__Exercise__:
Exactly how many lines in the listing contain "pixels"? Respond with the number and nothing more.
====== Records ======
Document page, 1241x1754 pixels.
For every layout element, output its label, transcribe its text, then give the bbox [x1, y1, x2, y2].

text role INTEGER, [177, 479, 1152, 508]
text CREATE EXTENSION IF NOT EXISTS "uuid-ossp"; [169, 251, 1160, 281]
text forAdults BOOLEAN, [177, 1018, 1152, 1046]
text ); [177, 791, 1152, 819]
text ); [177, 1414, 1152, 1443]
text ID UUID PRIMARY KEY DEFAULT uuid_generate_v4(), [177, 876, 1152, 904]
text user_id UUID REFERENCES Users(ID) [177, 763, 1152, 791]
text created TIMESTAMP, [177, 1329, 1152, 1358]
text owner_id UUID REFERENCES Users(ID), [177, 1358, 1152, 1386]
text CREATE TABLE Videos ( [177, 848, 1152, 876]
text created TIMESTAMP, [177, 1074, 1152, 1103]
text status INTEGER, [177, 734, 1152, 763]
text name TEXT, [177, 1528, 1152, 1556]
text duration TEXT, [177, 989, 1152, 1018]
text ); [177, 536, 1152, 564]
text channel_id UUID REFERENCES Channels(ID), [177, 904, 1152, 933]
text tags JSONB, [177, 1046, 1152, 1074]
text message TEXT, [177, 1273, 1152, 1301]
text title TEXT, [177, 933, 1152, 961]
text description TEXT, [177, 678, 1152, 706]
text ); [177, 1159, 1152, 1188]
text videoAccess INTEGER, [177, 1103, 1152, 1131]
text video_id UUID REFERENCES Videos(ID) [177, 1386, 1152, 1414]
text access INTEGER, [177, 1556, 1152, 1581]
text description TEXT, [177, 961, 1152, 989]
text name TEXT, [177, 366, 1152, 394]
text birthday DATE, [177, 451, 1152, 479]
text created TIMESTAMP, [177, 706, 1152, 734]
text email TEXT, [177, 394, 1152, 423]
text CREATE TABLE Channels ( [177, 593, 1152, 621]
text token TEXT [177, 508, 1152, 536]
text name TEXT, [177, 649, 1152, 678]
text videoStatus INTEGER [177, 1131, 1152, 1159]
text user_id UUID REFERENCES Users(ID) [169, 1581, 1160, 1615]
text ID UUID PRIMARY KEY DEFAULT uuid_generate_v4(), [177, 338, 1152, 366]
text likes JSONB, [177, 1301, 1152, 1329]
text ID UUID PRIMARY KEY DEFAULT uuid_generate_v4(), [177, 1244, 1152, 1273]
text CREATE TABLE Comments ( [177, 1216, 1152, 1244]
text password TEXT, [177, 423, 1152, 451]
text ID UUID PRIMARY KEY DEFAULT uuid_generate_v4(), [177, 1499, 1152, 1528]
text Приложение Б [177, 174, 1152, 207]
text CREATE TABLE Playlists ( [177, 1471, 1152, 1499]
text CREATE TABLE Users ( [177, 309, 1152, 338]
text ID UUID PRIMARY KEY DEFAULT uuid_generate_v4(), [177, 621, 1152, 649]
======
====== Records ======
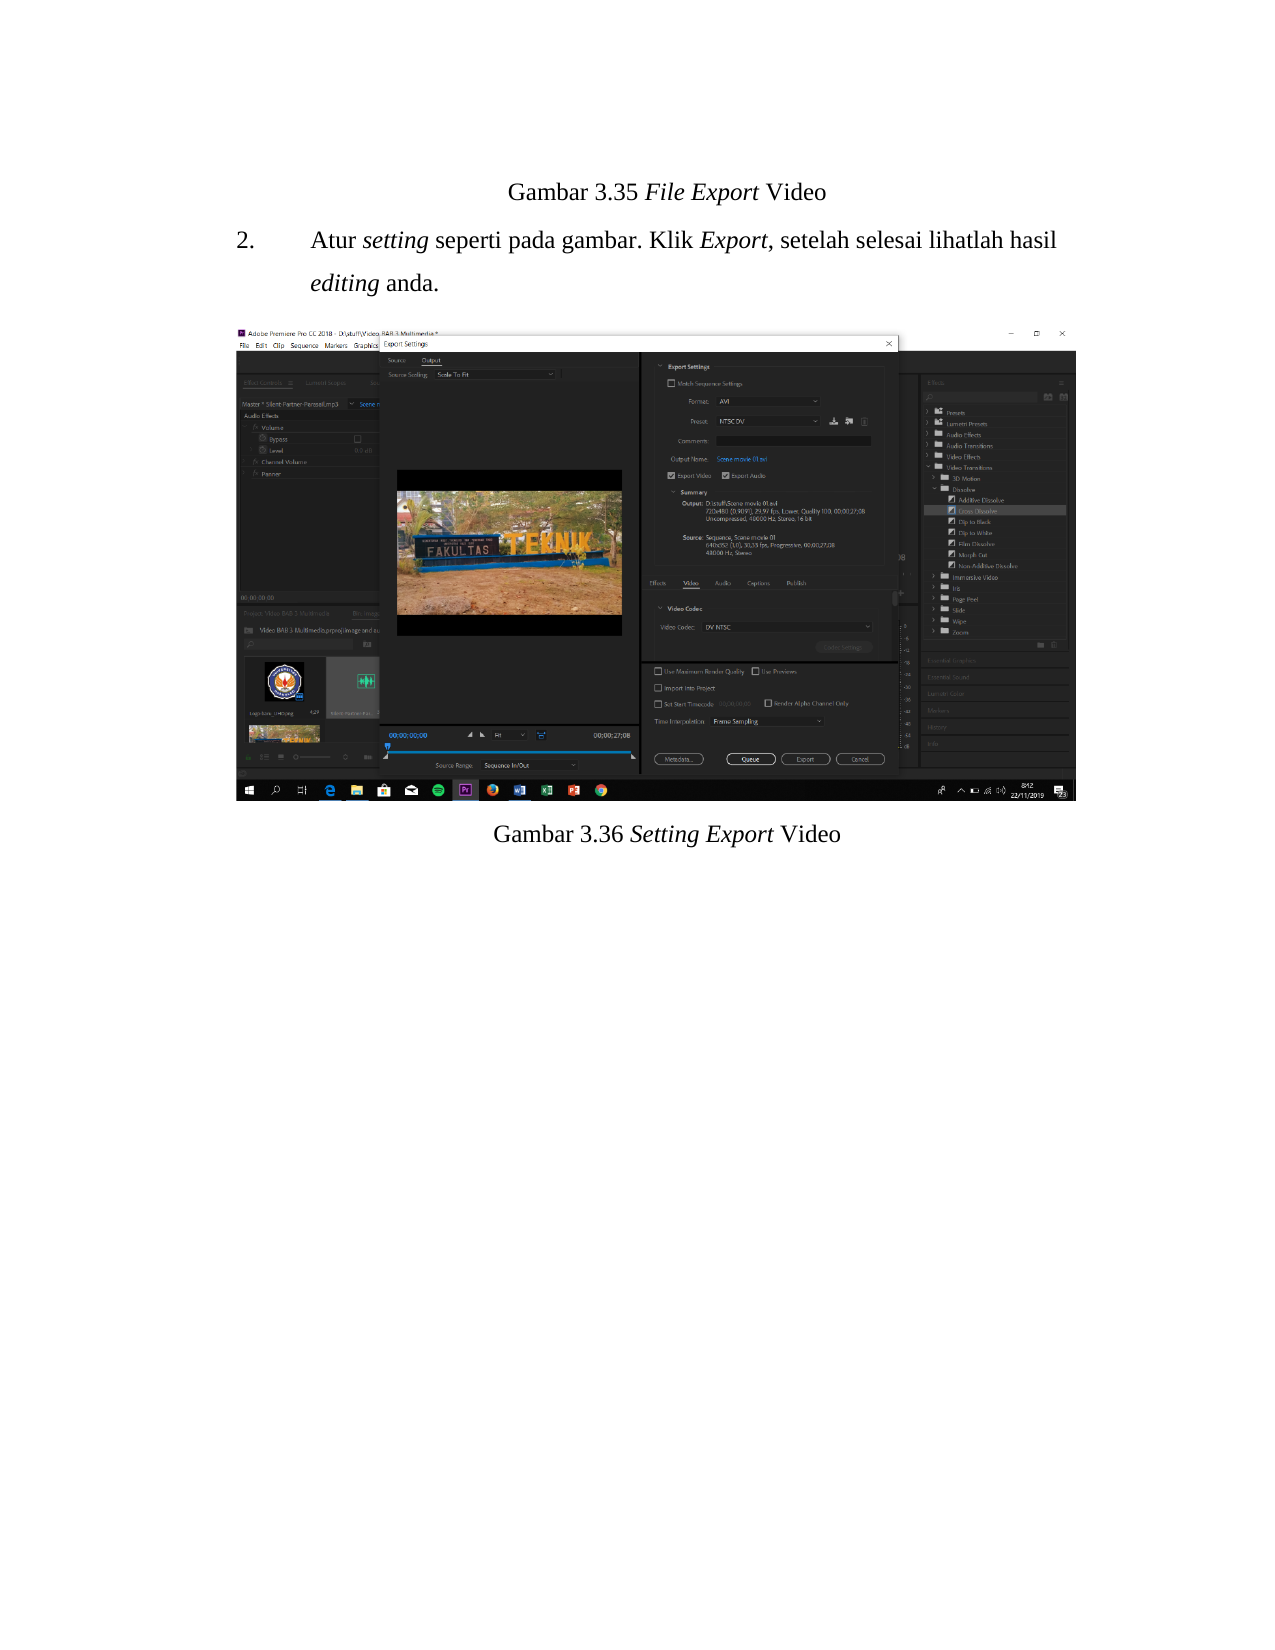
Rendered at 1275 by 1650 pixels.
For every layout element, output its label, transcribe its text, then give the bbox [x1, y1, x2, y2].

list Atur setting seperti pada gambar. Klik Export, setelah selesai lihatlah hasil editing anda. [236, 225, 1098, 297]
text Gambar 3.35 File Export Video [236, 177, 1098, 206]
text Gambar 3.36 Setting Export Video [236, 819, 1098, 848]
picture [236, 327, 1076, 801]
======
__Task output__:
2